12 Monkeys (1995, dir. Terry Gilliam) – A wild ride, and one that deserves more than it typically gets. Having not seen a ton of feature-length adaptations of short films by different filmmakers, it’s probably not worth much to say that this is one of the best of that variety. Here, though, the colors, the lenses, the sets, the shots, and the music create something superbly surreal. What the film says about reality and sanity hearkens back to Gillian’s earlier Brazil, this time tapping into something more quintessentially “Nineties” in all of its end-of-the-millennium paranoia. Just when you think you’ve honed in on who the truly “insane” are, you’re thrown a curve ball. The crazy revolutionaries are too crazy really to be crazy. It may be the scientists, the professors, the intellectuals that are truly mad. Undoubtedly.

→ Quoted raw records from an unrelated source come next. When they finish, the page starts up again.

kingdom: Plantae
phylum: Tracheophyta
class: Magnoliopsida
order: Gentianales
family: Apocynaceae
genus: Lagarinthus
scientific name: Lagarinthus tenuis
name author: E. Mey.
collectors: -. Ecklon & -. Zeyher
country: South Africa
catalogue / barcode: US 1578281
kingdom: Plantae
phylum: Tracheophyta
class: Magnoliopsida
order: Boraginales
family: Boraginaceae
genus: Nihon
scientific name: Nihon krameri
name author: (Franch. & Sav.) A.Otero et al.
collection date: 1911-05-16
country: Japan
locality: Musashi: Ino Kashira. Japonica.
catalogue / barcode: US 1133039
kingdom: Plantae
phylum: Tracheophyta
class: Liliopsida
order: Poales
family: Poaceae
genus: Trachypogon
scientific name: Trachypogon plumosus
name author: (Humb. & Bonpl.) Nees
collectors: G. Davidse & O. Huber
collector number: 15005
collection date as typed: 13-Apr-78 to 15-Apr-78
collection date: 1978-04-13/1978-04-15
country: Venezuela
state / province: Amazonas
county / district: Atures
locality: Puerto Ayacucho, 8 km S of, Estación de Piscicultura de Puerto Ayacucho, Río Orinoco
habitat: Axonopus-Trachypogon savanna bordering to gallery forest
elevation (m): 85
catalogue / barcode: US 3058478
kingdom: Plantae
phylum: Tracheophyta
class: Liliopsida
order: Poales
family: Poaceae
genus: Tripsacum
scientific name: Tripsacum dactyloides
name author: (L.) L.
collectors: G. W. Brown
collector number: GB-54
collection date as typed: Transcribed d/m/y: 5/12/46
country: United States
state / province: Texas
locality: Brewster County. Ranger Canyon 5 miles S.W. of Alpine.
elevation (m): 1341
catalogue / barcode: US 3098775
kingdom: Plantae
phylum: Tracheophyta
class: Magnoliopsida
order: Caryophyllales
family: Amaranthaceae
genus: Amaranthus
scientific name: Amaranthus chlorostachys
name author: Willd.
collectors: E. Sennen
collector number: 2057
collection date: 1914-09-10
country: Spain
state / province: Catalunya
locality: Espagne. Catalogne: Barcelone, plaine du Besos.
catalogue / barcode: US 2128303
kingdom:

Somewhere (2010, dir. Sofia Coppola) – The grand prize at Venice? Unanimously voted? What else was showing at Venice? As Wife observed, this film reminds one of Maeby’s classic line in Arrested Development when it’s inadvertently suggested that she end a film with two characters walking across the ocean: “No, deep is good. People are going to say, ‘What the hell just happened? I better say I like it,’ because nobody wants to seem stupid.” Being one of those who appreciated Lost In Translation and even Marie Antoinette, perhaps we can state with some degree of credit that Somewhere seems to go out of its way to be “arthouse,” begging even lovers of Terrence Malick and Wes Anderson to use the big “P” word (pretentious) in describing Sofia’s latest. Yes, it’s wandering, fluid, elusive, exploratory; and not explanatory, straightforward, or all that structured. The point being made is not a difficult one, but the film presents it as difficult. This is essentially the definition of the “P” word.

Akira (1988, dir. Katsuhiro Otomo) – Animated dystopia at its best, probably, but who watches much of it? Seems like such a time warp into the 80s, not to mention a space warp into Japan. Put those two together and you get something so huge and ideologically influential (not to mention aesthetically) that there are probably countless dissertations out there on the subject. The myth at the narrative’s center is easily the most interesting aspect of the film. After years of waiting for their god to resurrect, they stumble into the definitively postmodern fact that god is dead and guys with money have just been perpetuating the image of his existence for all this time.

Fanboys (2009, dir. Kyle Newman) – By geeks, for geeks, via geeks. A flatly objective satire on Star Wars followers would have equated them, ultimately, with Star Trek nerds. Instead, Fanboys, despite utilizing William Shatner himself, shamelessly betrays its preference for all things Lucas. This makes the project all the more endearing, and is probably exactly what led Shatner to agree to it (recall his infamous SNL rant). Those behind and in front of the camera are perfectly tuned into the confused sexuality of these tools, which not only disarms the films critics but gives the film’s social awkwardness that special ingredient of self-consciousness.

Galaxy Quest (1999, dir. Dean Parisot) – Actually watched this one the night before the aforementioned. As a former Trekker/Trekkie/whatever-they-want-to-be-called-these-days, Galaxy Quest really is the Star Trek equivalent of Fanboys. It is the equivalent in the sense that Trek people really are a more social crowd: gathering at conventions and submerging themselves in team heroism, too busy to flip their noses at Star Wars people. (Arguably, they know that Roddenberry could no more take down Lucas than the Gorn could take down Kirk.) Made for an older crowd than Fanboys, Galaxy Quest is a bit more laid back and takes even its satire less seriously than the former.